Общество вступило в очередной этап своей истории. Привычка к адаптированному идеологизированному мышлению — стереотипами, готовыми формулами, не требовавшими мыслительной работы, стала едва ли не всеобщей. Психология толпы все более становилась сознанием индивида. И Зощенко так оправдывал свой стиль, «доступный бедным»: «Я не собираюсь писать для читателя, которого нет». Популярность «пошляка Зощенко» (как назовет его Жданов) и не снилась его коллегам, писавшим самым «высоким штилем» о пятилетках, домнах, «городах будущего» и «ветвистой пшенице».
Горький на Первом Всесоюзном съезде советских писателей призывал к «коллективной работе над созданием книг», которая «имеет некоторое сходство с работой лабораторий, научно-экспериментально исследующих те или иные явления органической жизни». (Для Сталина труд писателя, «инженера человеческих душ», приближался, видимо, больше к техническому.) «Я имею смелость думать, что именно метод коллективной работы с материалом поможет нам лучше всего понять, чем должен быть социалистический реализм, — сказал в заключительном слове Горький с трибуны съезда. — Товарищи, в нашей стране логика деяний обгоняет логику понятий, вот что мы должны почувствовать». Разумеется, наиболее активно в этом отношении, «неутомимо и чудодейственно работает железная воля Иосифа Сталина»…
Генерализированной идее, объявленной абсолютом, после смерти Ленина неизбежно предстояло персонифицироваться в ком-то другом.
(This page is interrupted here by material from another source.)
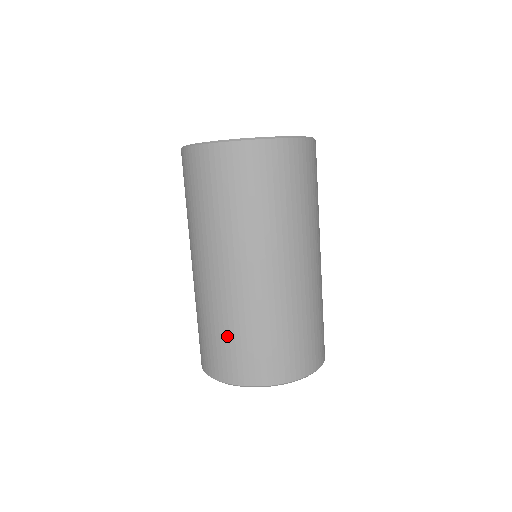
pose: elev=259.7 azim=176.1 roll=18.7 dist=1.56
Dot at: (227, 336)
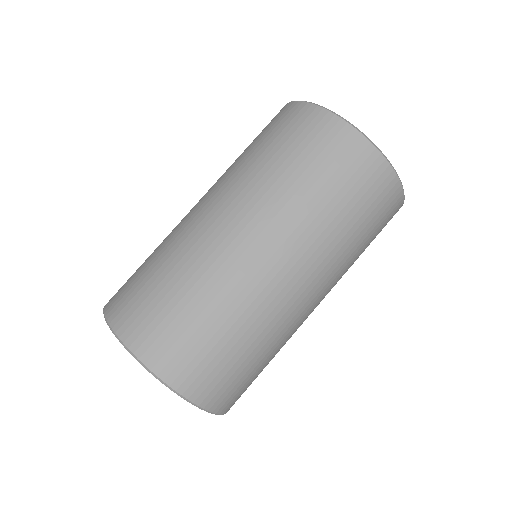
Dot at: (189, 308)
Сомнений не было: такой «персоной» мог стать лишь официальный носитель идеи, верховный жрец — «вождь партии и народа». В недалеком будущем — «Вождь всего прогрессивного человечества». Кто бы он ни был, к нему и только к нему были устремлены взоры, и ему, в общем, оставалось почти непроизвольно (так казалось) собирать дань благодарности и восторга.
Насколько сам он верил, что его воплощение в носителя Истины, в небожителя, иначе говоря, вполне закономерно, а не явилось итогом цепи случайностей, на которые так горазда история? (Она выделяется из природных процессов как раз тем, что не знает дублирования событий, изобилуя именно уникальными совпадениями.)
Одно можно утверждать определенно: в «царстве разума, справедливости и т. д.» Сталин разуверился первым из «соратников», что дало ему решительный перевес над ними. Как ни интриговали «вожди», они все-таки почитали долгом своим верность идее, их вознесшей, были скованы хотя бы относительными нравственными обязательствами друг перед другом, ибо каждый в той или иной мере являлся полномочным носителем Истины. Можно сказать, все они были «верующими марксистами», членами некоего идейного братства.